**Task description:** Word for word, retype the tail of the data below, starting with the line that has "TABLE 2 | Aortic" and including the last line.

**Given records:**
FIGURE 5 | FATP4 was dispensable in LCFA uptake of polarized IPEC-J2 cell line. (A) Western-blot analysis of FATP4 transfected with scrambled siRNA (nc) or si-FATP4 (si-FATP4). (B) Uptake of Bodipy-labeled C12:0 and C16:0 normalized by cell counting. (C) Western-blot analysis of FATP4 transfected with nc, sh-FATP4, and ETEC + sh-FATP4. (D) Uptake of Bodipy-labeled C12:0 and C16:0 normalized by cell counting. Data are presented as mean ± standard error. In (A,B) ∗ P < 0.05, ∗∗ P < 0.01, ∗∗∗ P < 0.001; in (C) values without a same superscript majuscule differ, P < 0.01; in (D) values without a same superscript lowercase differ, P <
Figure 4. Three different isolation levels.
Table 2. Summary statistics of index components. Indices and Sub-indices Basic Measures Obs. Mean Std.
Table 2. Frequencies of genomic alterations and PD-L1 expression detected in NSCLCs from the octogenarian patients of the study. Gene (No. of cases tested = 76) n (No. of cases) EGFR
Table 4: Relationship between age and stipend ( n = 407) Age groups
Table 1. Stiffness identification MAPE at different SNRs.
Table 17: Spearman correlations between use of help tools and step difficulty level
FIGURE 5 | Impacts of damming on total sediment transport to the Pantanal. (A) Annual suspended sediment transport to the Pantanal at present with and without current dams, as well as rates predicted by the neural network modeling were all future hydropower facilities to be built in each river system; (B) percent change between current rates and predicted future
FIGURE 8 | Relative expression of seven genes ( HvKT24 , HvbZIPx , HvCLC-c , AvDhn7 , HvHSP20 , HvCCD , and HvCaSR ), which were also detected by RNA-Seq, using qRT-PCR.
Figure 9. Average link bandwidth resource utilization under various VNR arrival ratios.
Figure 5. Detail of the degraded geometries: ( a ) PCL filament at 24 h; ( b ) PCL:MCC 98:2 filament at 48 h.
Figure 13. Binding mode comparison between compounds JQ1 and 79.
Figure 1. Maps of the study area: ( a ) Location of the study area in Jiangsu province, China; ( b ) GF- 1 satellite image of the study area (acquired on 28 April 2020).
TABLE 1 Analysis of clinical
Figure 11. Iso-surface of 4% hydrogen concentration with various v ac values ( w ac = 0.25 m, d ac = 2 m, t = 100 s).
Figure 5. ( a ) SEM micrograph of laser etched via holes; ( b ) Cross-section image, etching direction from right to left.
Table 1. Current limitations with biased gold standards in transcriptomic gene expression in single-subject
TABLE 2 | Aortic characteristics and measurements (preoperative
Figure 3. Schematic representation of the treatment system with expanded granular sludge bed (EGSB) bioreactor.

**Response below:**
TABLE 2 | Aortic characteristics and measurements (preoperative
Figure 3. Schematic representation of the treatment system with expanded granular sludge bed (EGSB) bioreactor.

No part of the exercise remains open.